Mark says that she is just "bat s*it crazy". Your dad and I were talking the other night at dinner and since we weren't defriended (don't know why) he said he should have posted "Don't you have things to buy for Evan instead of spending money on Twilight?" when she reposted the picture (minus the comments).

Southern Belle said...

My step-mom defriended me after a fight we had about 2 years ago and she hasn't spoken to me since and makes my dad leave the room when he talks to me on the phone. Needless to say our fight was about how she was always selfish and immature as the adult when I had to grow up being around her. I can't think of much more immature than defriending your step-child (or child) or facebook. So lame, but actually my life has been about 1000 times less stressful since it happened, so I am grateful. P.S. I love your blog and your talent for writing!

Kim said...

I have been defriended and blocked by one sister in law who I didn't do anything to (result of a divorce - but seriously I didn't say/do anything to her). And I have been defriended, refriended, and defriended again by another sister in law. It is awesome. Overall I have decided it is better that way

Valerie said...

Yeah, it is super weird. Facebook, that is. It's so much nothingness that we all give so much weight to.

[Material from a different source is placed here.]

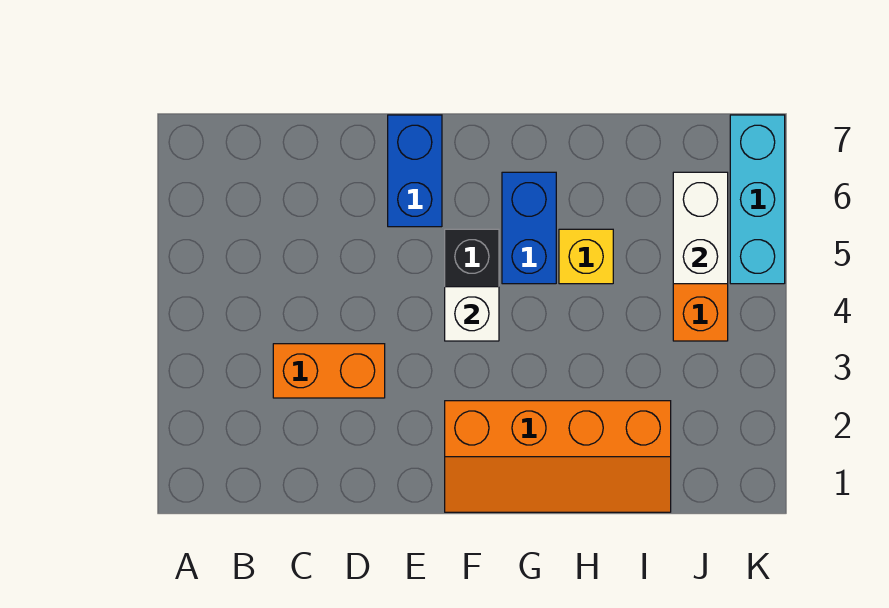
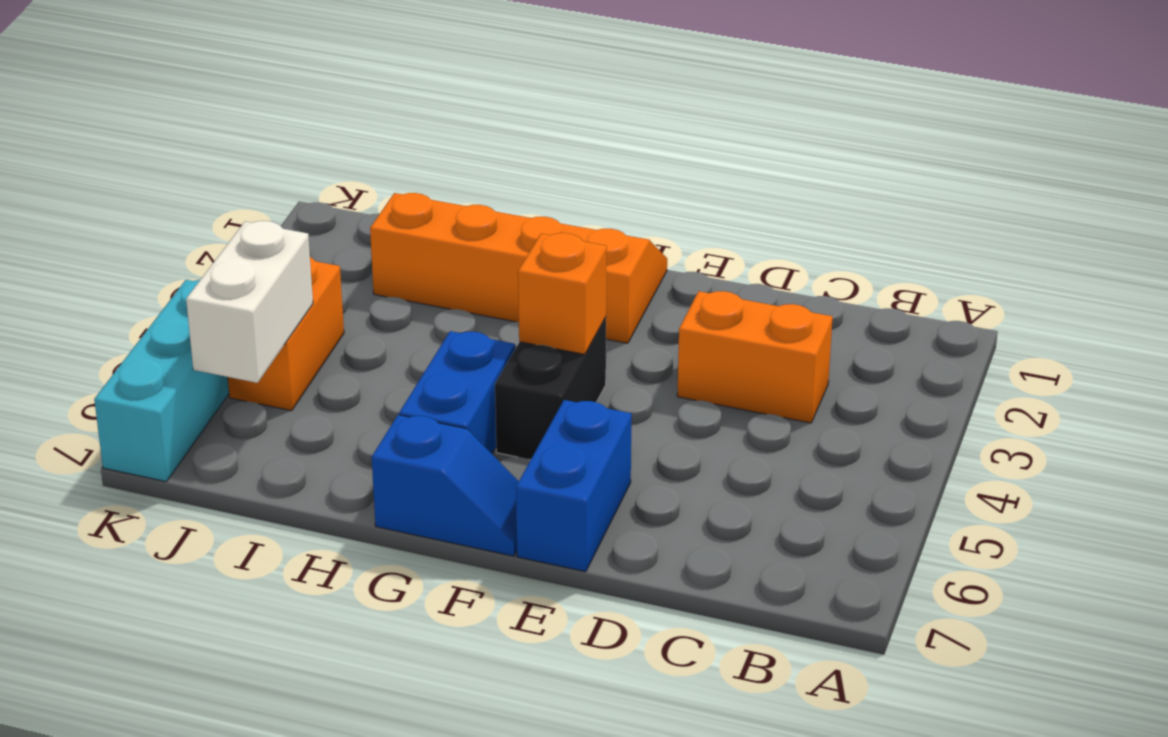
white 1x1 brick [445,287,499,341] -> orange 1x1 brick [518,233,607,354]
none -> blue 1x2 slope [372,415,519,556]
yellow 1x1 brick [559,229,613,284] -> none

But, we KNOW it's nothingness, but, it still matters somehow.

It's like, how many babies can you fit into a tire?

Shiloh said...

how many babies can you fit into a tire????? Oh Val, I love you.

This post reminds me of that episode of Seinfeld where Jerry's girlfriend ranks people by the number they are on her speed dial and her step mother gets really put out when Jerry becomes #1 and she is moved down to #2. Oh Seinfeld, so true to life.